For a number of care homes, domestic style baby monitors are used as a means of reducing continuous check-ins, however, these prove difficult to maintain and often do not have an effective radio frequency. This has led to many homes turning to video baby monitors, for when staff are unable to be present in the room. Whilst this may make monitoring easier for carers, privacy of residents is often compromised through this method. Acoustic monitoring technology on the other hand provides residents with enhanced levels of privacy, as alerts are only signalled should a sound go above the set threshold. To ease resident anxiety throughout the night, where check-ins have been reduced, care homeowners should consider monitoring equipment that allows carers to talk into the relevant room via the mobile handsets and the monitor screens. By doing so, both carer and resident can have the reassurance of communicating without needing to be face to face.
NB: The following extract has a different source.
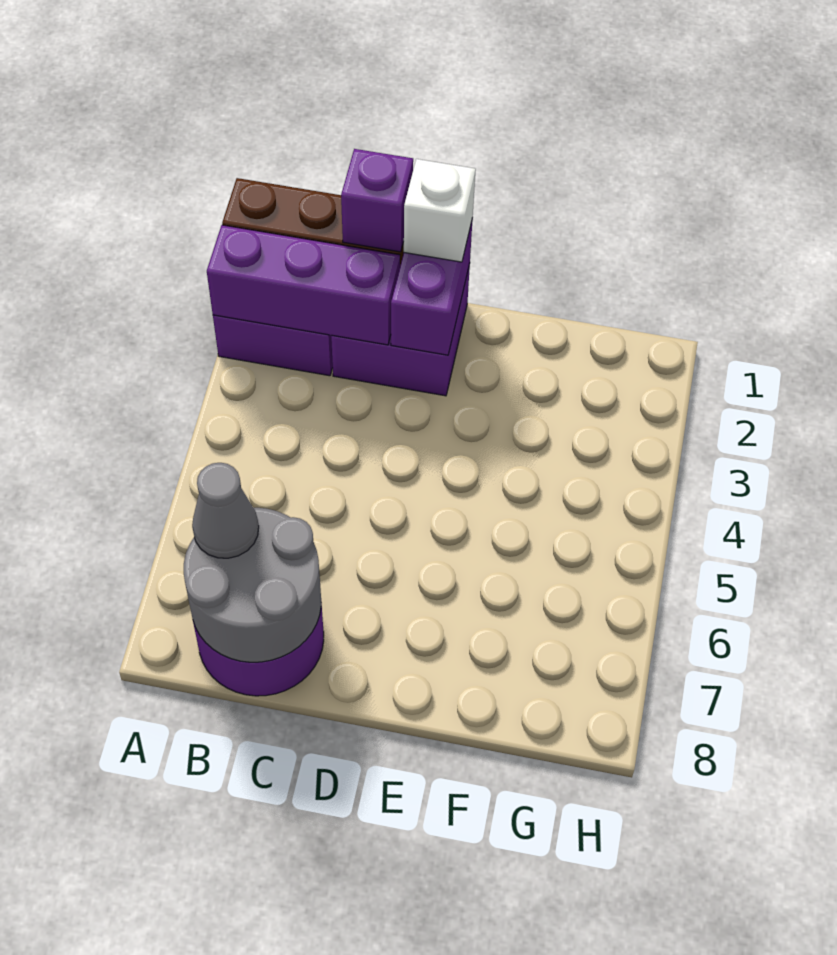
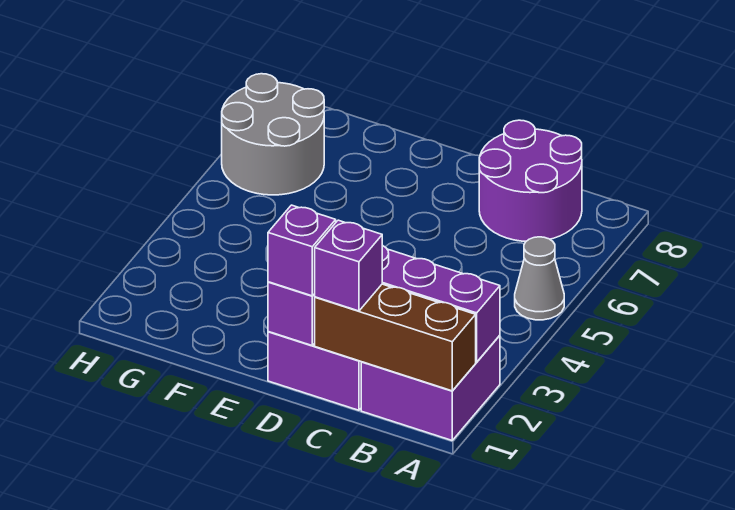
grey 2x2 round brick [184,508,321,662] -> grey 2x2 round brick moved to [222,74,324,195]
grey 1x1 cone [192,463,259,558] -> grey 1x1 cone moved to [515,237,564,320]
white 1x1 brick [404,159,476,262] -> purple 1x1 brick [268,205,336,296]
If there is an instance where video monitoring is required, acoustic technology can be easily with cameras to provide a flexible solution.
Improving resident care
In a time where care homes are likely to suffer from their own employees being off sick, technology that supports a pressured workforce is increasingly important. Reducing the number of routine check-ins means that staff can be deployed more effectively throughout the care home to focus on other valuable tasks and providing higher levels of care, while still being ready to respond to any emergencies.
Because residents are not disturbed by in-room monitoring visits, residents can also benefit from a better night’s sleep. Both factors lead to improved levels of mental and physical health, which can improve the residents’ emotional wellbeing, increase levels of contentment and often decrease their levels of frustration resulting in less aggressive or angry behaviour during the day. This improved wellbeing automatically results in a better quality of life for the resident and creates a happier atmosphere within the home for everyone. In fact, the implementation of an acoustic monitoring solution has seen an 80% drop in challenging behaviour for some care homes.
The ability to constantly monitor residents via acoustic technology can also help workers to be more proactive in their responses. By using sound to alert staff if a resident is about to get out of bed, staff can proactively offer assistance. As a result, current users of this technology report a fall reduction of up to 55%. Better resident sleep cycles, as a result of such technology can also encourage a decline in the number of falls as the overall wellbeing of residents is vastly improved. Whilst falls can have both negative physical and mental consequences for the resident, they can also add additional pressure to an already strained workforce. A fallen resident requires the assistance of at least two carers to get them back on their feet and potentially more if they have been injured. Incident reports must also be filed, adding an additional administrative pressure.
It is safe to say, that recent events have put an unprecedented strain on the care sector. Like many other industries, technology and the digital transformation of internal processes will be crucial to easing workloads. By improving efficiencies in relation to routine tasks, care homes will be empowered to focus resources on caring rather than coping, throughout the pandemic and beyond.